--- Data for this task Enclosed Below ---

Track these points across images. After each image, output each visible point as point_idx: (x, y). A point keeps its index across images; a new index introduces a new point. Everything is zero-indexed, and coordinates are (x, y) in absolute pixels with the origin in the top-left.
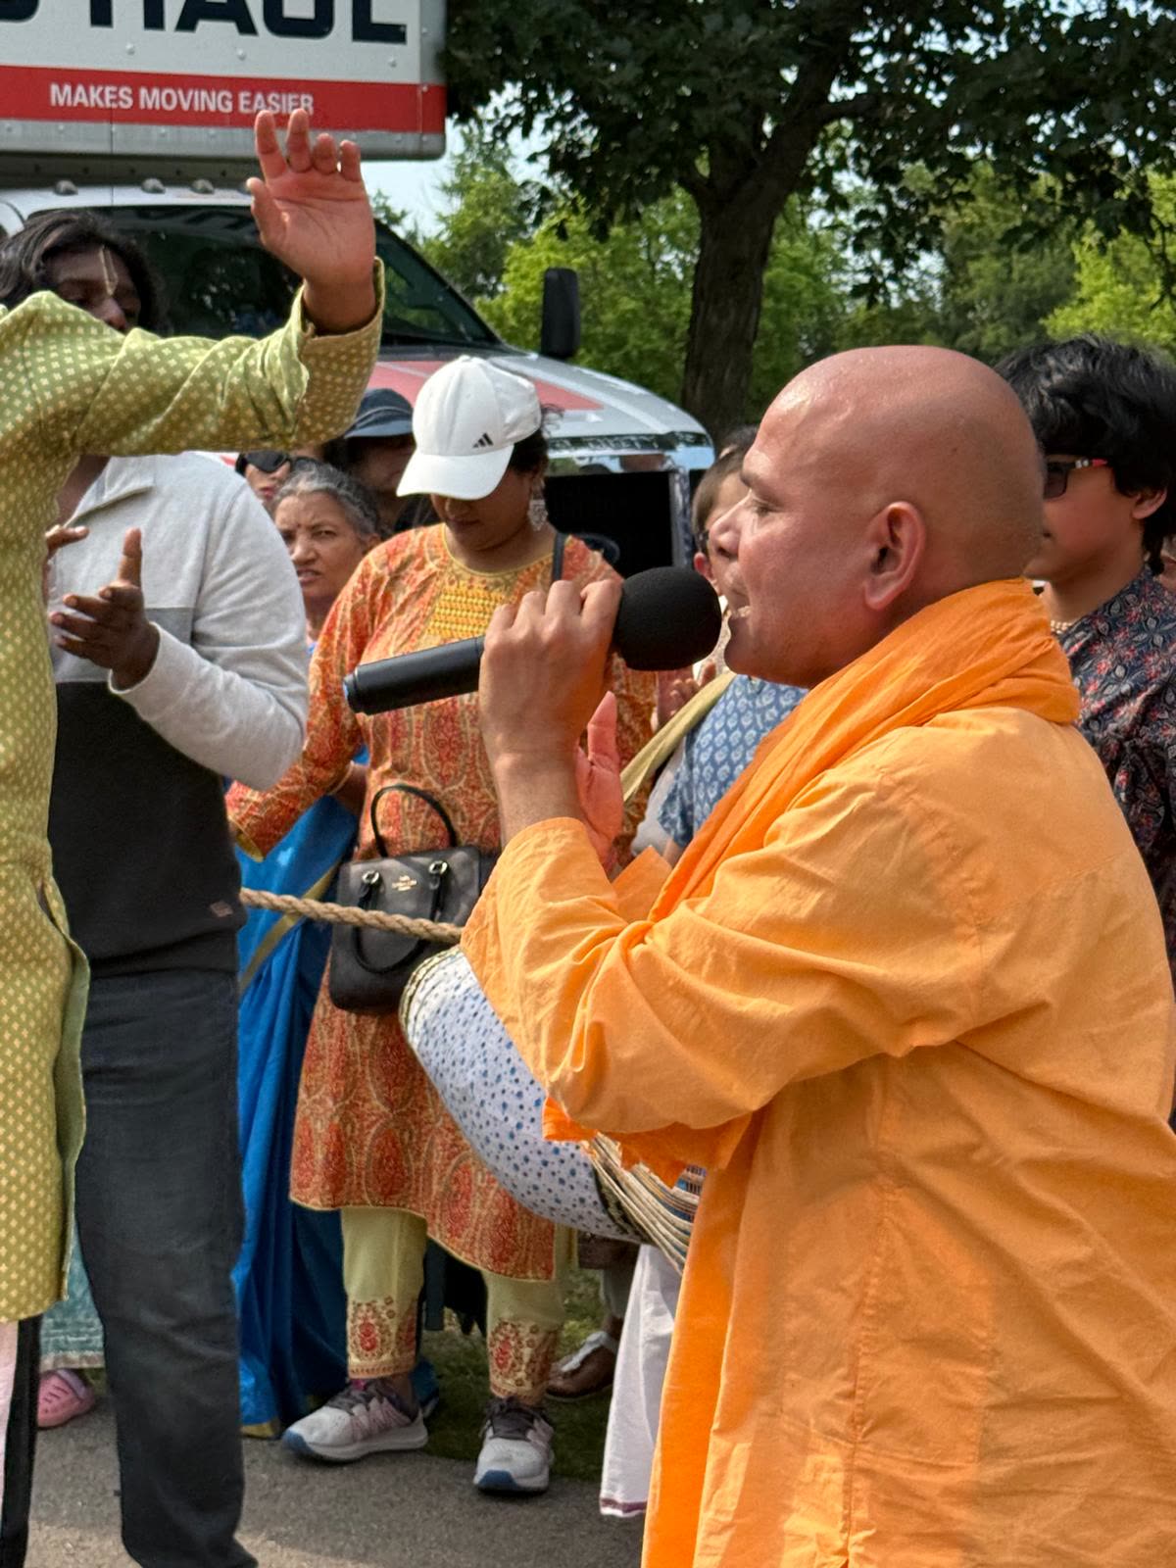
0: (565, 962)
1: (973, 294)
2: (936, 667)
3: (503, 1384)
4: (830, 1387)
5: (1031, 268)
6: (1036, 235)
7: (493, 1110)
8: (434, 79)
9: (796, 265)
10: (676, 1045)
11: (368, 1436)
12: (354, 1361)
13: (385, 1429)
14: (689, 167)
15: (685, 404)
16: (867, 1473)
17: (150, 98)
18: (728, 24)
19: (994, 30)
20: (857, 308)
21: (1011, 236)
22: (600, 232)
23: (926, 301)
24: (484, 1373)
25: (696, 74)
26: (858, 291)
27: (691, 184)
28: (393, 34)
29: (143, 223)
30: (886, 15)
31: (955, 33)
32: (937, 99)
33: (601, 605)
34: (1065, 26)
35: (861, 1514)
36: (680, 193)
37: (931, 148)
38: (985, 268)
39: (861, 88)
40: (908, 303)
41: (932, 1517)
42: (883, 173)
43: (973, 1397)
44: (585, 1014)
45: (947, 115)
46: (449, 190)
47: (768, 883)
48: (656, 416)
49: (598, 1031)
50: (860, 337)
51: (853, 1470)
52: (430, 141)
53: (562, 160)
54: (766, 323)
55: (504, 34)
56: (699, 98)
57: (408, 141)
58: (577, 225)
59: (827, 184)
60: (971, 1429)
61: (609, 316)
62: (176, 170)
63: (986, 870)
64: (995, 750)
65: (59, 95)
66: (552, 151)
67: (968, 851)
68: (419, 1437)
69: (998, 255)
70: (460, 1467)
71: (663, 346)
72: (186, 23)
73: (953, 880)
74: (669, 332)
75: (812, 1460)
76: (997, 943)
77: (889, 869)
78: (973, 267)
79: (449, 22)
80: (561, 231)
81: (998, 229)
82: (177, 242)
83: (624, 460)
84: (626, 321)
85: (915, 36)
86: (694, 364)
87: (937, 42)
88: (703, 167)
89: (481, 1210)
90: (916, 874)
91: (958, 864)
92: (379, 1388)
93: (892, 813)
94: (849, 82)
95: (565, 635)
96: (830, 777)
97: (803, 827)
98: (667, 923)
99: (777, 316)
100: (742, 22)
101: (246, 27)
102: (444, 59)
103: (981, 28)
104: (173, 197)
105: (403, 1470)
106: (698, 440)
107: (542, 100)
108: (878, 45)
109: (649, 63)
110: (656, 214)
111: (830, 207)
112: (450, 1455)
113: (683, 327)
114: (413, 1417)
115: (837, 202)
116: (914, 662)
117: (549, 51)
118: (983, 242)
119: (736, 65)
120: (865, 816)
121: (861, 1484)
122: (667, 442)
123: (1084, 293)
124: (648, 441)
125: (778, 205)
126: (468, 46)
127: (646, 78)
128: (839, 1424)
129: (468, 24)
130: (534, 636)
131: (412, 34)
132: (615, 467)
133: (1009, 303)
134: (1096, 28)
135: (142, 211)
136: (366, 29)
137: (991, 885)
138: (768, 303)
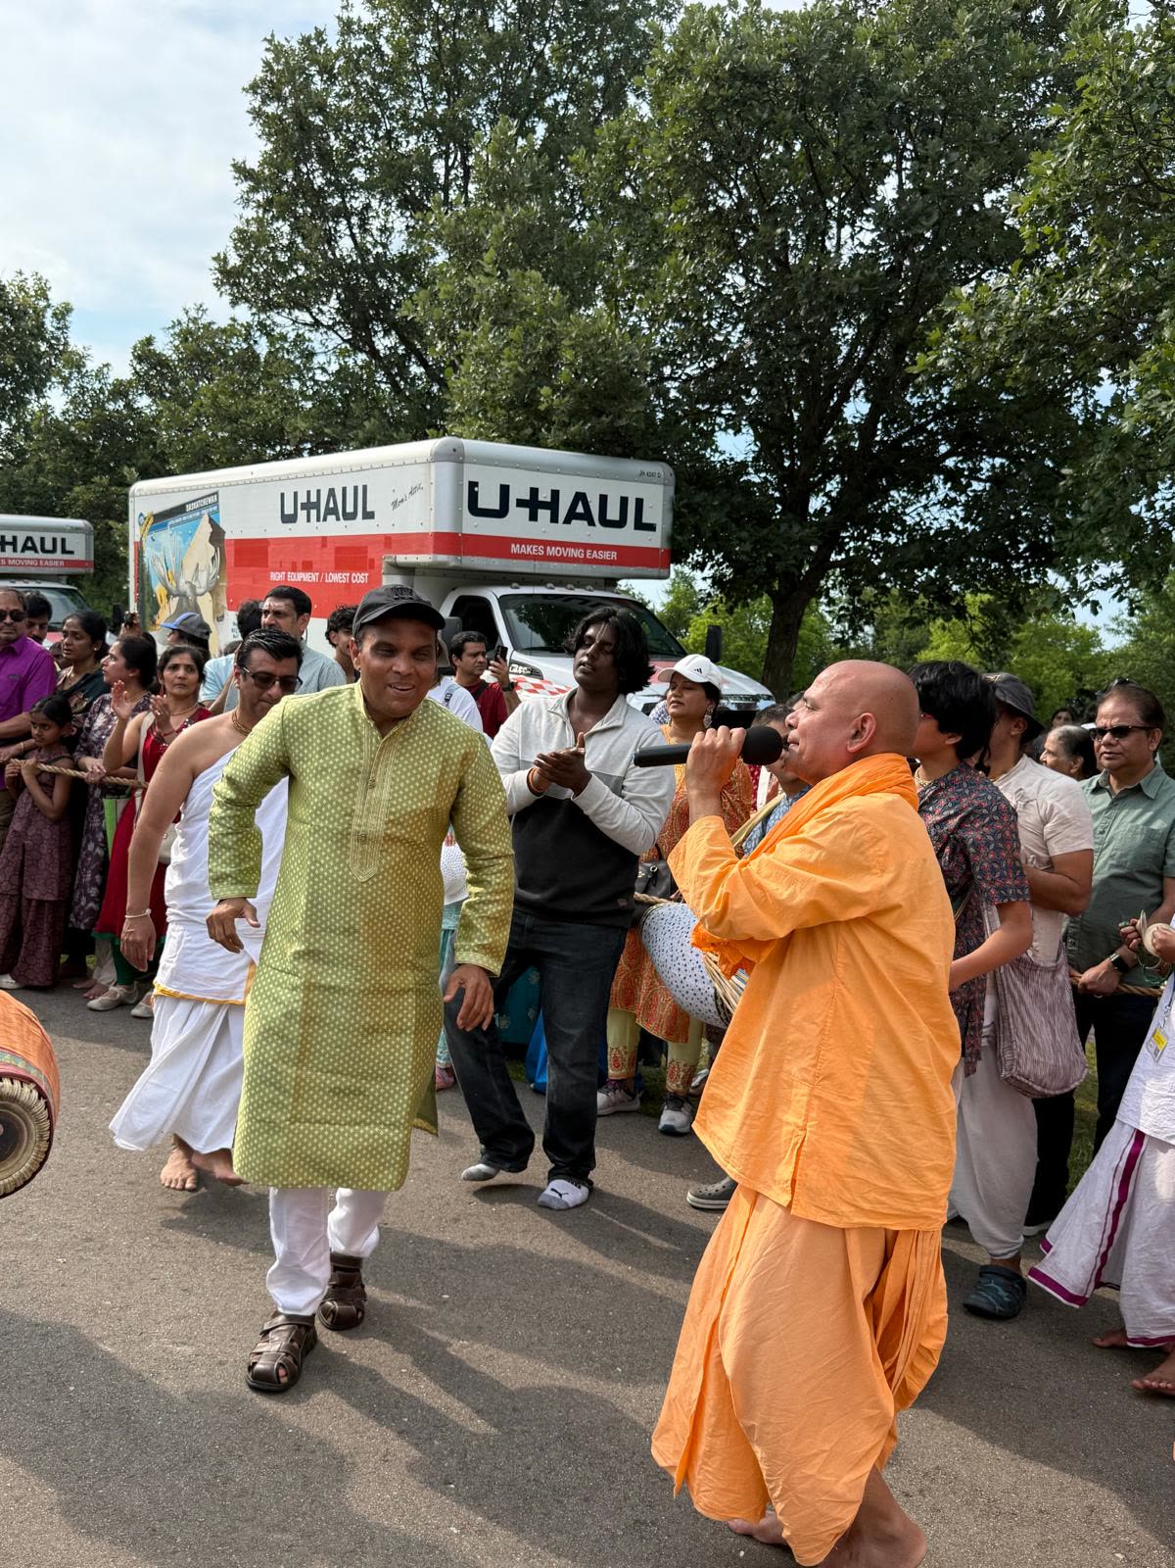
0: (716, 870)
1: (886, 644)
2: (869, 777)
3: (672, 1086)
4: (806, 1062)
5: (913, 635)
6: (914, 623)
7: (674, 971)
8: (666, 546)
9: (812, 629)
10: (755, 906)
11: (614, 1104)
12: (610, 1071)
13: (622, 1102)
14: (770, 585)
15: (763, 683)
16: (819, 1098)
17: (552, 551)
18: (791, 527)
19: (901, 533)
20: (835, 648)
21: (905, 622)
22: (730, 611)
23: (866, 646)
24: (664, 1081)
25: (778, 546)
26: (837, 641)
27: (771, 593)
28: (651, 527)
29: (546, 601)
30: (855, 526)
31: (885, 533)
32: (876, 562)
33: (739, 737)
34: (932, 532)
35: (813, 1115)
36: (765, 596)
37: (873, 581)
38: (892, 633)
39: (843, 556)
40: (858, 646)
41: (843, 1119)
42: (854, 592)
43: (864, 1072)
44: (722, 890)
45: (880, 569)
46: (669, 593)
47: (799, 846)
48: (753, 688)
49: (727, 895)
50: (836, 659)
51: (812, 1095)
52: (663, 572)
53: (717, 581)
54: (798, 653)
55: (697, 529)
56: (777, 557)
57: (655, 571)
58: (721, 607)
59: (827, 596)
60: (861, 1084)
61: (732, 647)
62: (560, 580)
63: (885, 847)
64: (890, 806)
65: (515, 549)
66: (713, 577)
67: (879, 840)
68: (637, 1105)
69: (897, 628)
70: (653, 1120)
71: (754, 660)
72: (567, 521)
73: (872, 851)
74: (757, 654)
75: (794, 1091)
76: (888, 877)
77: (848, 843)
78: (886, 632)
79: (674, 524)
80: (715, 610)
81: (899, 617)
82: (558, 609)
83: (738, 705)
84: (740, 649)
85: (868, 534)
86: (768, 667)
87: (877, 537)
88: (776, 586)
89: (663, 1011)
90: (857, 847)
91: (874, 844)
92: (620, 1084)
93: (850, 822)
94: (839, 553)
95: (725, 746)
96: (826, 810)
97: (814, 827)
98: (757, 860)
99: (802, 650)
100: (796, 528)
101: (591, 523)
102: (671, 539)
103: (895, 532)
104: (558, 591)
105: (629, 1119)
106: (769, 698)
107: (711, 558)
108: (852, 538)
109: (756, 543)
110: (755, 605)
111: (828, 604)
112: (649, 1115)
113: (763, 652)
114: (634, 1097)
115: (831, 602)
116: (861, 774)
117: (715, 537)
118: (891, 621)
119: (795, 543)
120: (839, 823)
121: (816, 1102)
122: (756, 698)
123: (935, 644)
124: (747, 697)
125: (806, 602)
126: (680, 534)
127: (753, 550)
128: (809, 1078)
129: (681, 525)
130: (713, 745)
131: (659, 528)
132: (733, 708)
133: (902, 648)
134: (946, 534)
135: (545, 596)
136: (640, 525)
137: (887, 854)
138: (800, 645)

--- End of Enclosed Data for this task ---

§ **Try it**
Output the lines above exactly, but only those between the line holding "93: (892, 813)" and the line holding "129: (468, 24)", inclusive.

§ **Result for this task**
93: (892, 813)
94: (849, 82)
95: (565, 635)
96: (830, 777)
97: (803, 827)
98: (667, 923)
99: (777, 316)
100: (742, 22)
101: (246, 27)
102: (444, 59)
103: (981, 28)
104: (173, 197)
105: (403, 1470)
106: (698, 440)
107: (542, 100)
108: (878, 45)
109: (649, 63)
110: (656, 214)
111: (830, 207)
112: (450, 1455)
113: (683, 327)
114: (413, 1417)
115: (837, 202)
116: (914, 662)
117: (549, 51)
118: (983, 242)
119: (736, 65)
120: (865, 816)
121: (861, 1484)
122: (667, 442)
123: (1084, 293)
124: (648, 441)
125: (778, 205)
126: (468, 46)
127: (646, 78)
128: (839, 1424)
129: (468, 24)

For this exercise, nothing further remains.